Bien que ces mesures aient été suspendues dans la foulée pour une durée de 90 jours, ce n’est que le 12 mai que la Chine et les États-Unis ont conclu un accord visant à suspendre ces droits de douane exorbitants. Ainsi, les droits de douane américains sur les importations chinoises ont été réduits à 30 %, tandis que les droits chinois sur les produits américains ont été réduits à 10 %.
L’incertitude engendrée par les guerres tarifaires a déstabilisé les marchés financiers mondiaux, affectant particulièrement les marchés boursiers ainsi que le dollar américain. Le cours de l’or a grimpé en flèche, les investisseurs cherchant à sécuriser leurs actifs en dehors des devises traditionnelles.
Par ailleurs, les exportations chinoises vers les États-Unis ont enregistré une baisse de plus de 21 % en avril 2025 par rapport à 2024.
Les taux d’intérêt se situent déjà à des niveaux élevés, en particulier pour les pays et institutions financières dont la notation de crédit est inférieure à la catégorie “investment-grade”. Une progression de ces taux pourrait se profiler à l’horizon si les États-Unis maintiennent leur politique monétaire actuelle.
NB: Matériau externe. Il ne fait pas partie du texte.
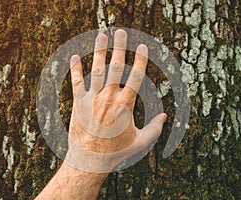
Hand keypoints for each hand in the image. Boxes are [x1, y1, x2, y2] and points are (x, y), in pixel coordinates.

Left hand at [65, 29, 166, 172]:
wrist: (89, 161)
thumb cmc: (116, 152)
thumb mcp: (140, 143)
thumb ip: (155, 129)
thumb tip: (165, 116)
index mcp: (125, 105)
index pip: (136, 76)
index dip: (141, 60)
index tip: (143, 47)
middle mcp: (108, 97)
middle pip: (116, 66)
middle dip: (119, 47)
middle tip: (121, 32)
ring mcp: (92, 99)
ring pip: (96, 69)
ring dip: (99, 51)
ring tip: (102, 35)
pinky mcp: (78, 103)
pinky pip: (77, 82)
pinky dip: (76, 68)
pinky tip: (76, 56)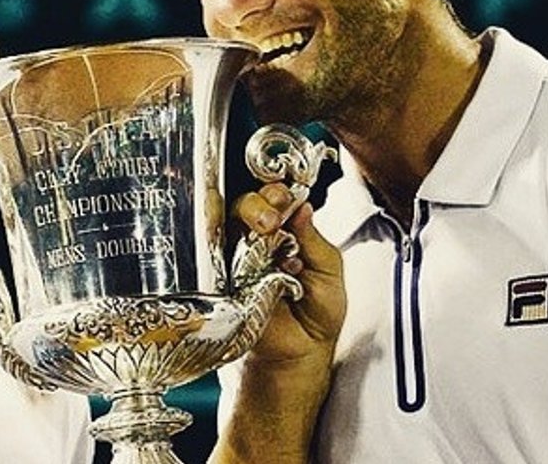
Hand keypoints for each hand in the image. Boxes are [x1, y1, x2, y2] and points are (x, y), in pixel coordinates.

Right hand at [231, 183, 344, 363]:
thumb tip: (302, 206)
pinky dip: (233, 255)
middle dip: (258, 203)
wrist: (302, 353)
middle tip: (273, 216)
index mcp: (285, 233)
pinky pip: (218, 261)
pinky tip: (250, 259)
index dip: (276, 193)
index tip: (285, 197)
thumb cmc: (317, 313)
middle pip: (244, 206)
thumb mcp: (329, 270)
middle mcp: (258, 242)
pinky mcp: (222, 283)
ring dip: (245, 222)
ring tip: (265, 228)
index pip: (274, 200)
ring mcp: (236, 261)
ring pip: (227, 227)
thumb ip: (314, 238)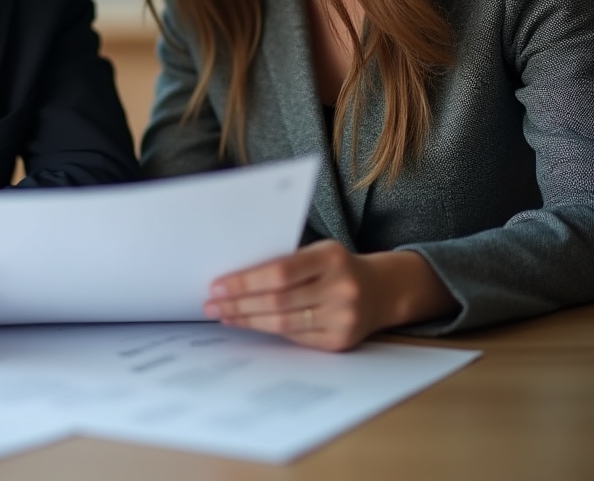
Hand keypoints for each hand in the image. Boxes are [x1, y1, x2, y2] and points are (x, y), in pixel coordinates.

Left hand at [204, 241, 457, 351]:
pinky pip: (296, 338)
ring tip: (224, 315)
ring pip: (284, 323)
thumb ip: (285, 261)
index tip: (218, 285)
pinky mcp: (341, 342)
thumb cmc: (337, 266)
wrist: (382, 290)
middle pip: (278, 301)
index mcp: (331, 258)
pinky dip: (268, 331)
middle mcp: (341, 289)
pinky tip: (248, 324)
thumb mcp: (318, 252)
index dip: (245, 281)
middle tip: (212, 304)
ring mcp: (343, 318)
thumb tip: (234, 275)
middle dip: (239, 303)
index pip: (280, 271)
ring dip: (248, 320)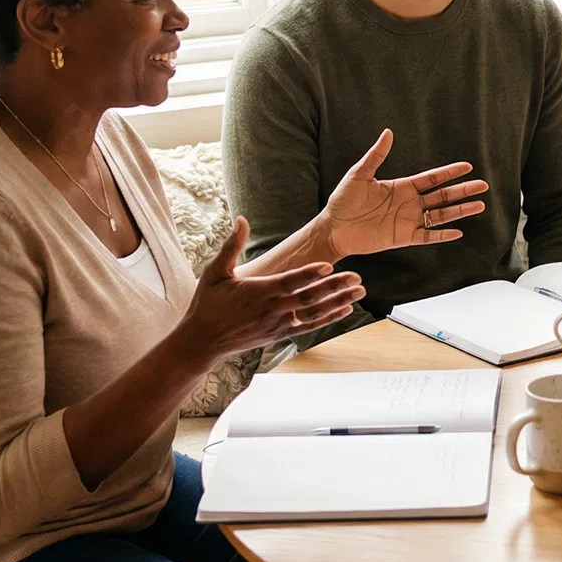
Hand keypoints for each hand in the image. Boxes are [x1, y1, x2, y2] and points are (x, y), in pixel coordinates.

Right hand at [175, 219, 365, 360]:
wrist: (202, 341)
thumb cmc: (207, 304)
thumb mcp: (215, 272)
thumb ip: (231, 246)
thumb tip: (242, 220)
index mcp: (257, 292)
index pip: (289, 282)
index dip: (309, 274)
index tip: (329, 266)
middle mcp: (271, 309)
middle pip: (308, 298)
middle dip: (334, 287)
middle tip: (357, 277)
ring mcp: (278, 324)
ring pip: (314, 313)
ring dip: (339, 302)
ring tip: (359, 291)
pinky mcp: (280, 335)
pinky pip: (309, 327)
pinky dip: (329, 319)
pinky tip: (346, 310)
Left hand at [317, 130, 488, 257]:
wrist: (333, 229)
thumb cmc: (343, 200)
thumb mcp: (359, 174)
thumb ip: (376, 156)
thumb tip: (388, 132)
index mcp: (402, 187)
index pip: (432, 178)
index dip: (449, 173)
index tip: (467, 167)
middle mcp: (409, 204)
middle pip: (443, 196)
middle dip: (463, 191)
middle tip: (483, 186)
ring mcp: (408, 221)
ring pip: (440, 215)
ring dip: (460, 211)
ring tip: (479, 206)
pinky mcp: (403, 238)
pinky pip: (427, 236)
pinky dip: (442, 235)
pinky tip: (458, 231)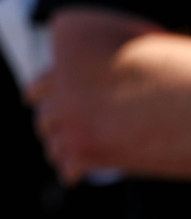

Dans ce contexte, les autorités monétaires pourraient être amenées à reconsidérer les récentes baisses des taux directeurs, afin de contenir les pressions inflationnistes qui en découleraient. Par ailleurs, la sous-région pourrait être confrontée à une inflation, les producteurs cherchant à compenser les pertes enregistrées sur d’autres marchés par une majoration des prix locaux. La CEDEAO ne sera donc pas à l’abri de ces répercussions. Les avancées obtenues récemment pourraient être compromises si des mesures appropriées ne sont pas prises en temps opportun.
Perspectives commerciales de la CEDEAO et recommandations
Au regard des performances commerciales observées sur les trois dernières années, les États membres de la CEDEAO doivent redynamiser leurs capacités de production. Cet effort est essentiel non seulement pour atténuer les répercussions potentielles du retrait des pays de l’AES sur le commerce intrarégional, mais également pour accroître la contribution de la CEDEAO au commerce continental et mondial.
La Chine, quant à elle, a non seulement appliqué un droit de douane de 10% sur certains produits américains, mais a également instauré des tarifs sur certaines exportations agricoles d’origine canadienne, et ce, en riposte des mesures protectionnistes visant les véhicules électriques et les métaux chinois
À cet effet, les États membres de la CEDEAO se doivent d’harmoniser leurs politiques industrielles afin de favoriser le développement industriel et la production de biens et services répondant aux besoins des consommateurs de la sous-région, tout en stimulant les échanges intra régionaux.
Par ailleurs, les pays de la CEDEAO doivent pleinement tirer parti des opportunités offertes par la ZLECAf, en faisant du principe de la règle d’origine de la ZLECAf, le pivot de leurs stratégies d’industrialisation, afin de renforcer leur intégration commerciale au sein du commerce africain.
Les stratégies destinées à l’amélioration du climat des affaires, à attirer les investissements directs étrangers et inciter les investisseurs nationaux à s’engager davantage dans les économies de la sous-région devraient, dans toute la mesure du possible, promouvoir la transformation locale des produits au sein de chaque État membre de la CEDEAO.
Une telle initiative devrait d’une part, cibler les biens de consommation régionale pour dynamiser le commerce intrarégional, et d’autre part, ceux adaptés aux exigences des marchés internationaux pour faciliter l’intégration de la CEDEAO dans le commerce mondial.
Par ailleurs, l’efficacité énergétique demeure un enjeu majeur pour l’industrialisation et la relance des capacités commerciales de la CEDEAO. Dans un contexte où l’électricité constitue un intrant indispensable aux activités économiques, les États membres doivent intensifier leurs efforts en matière de production énergétique et d’accès à l’électricité.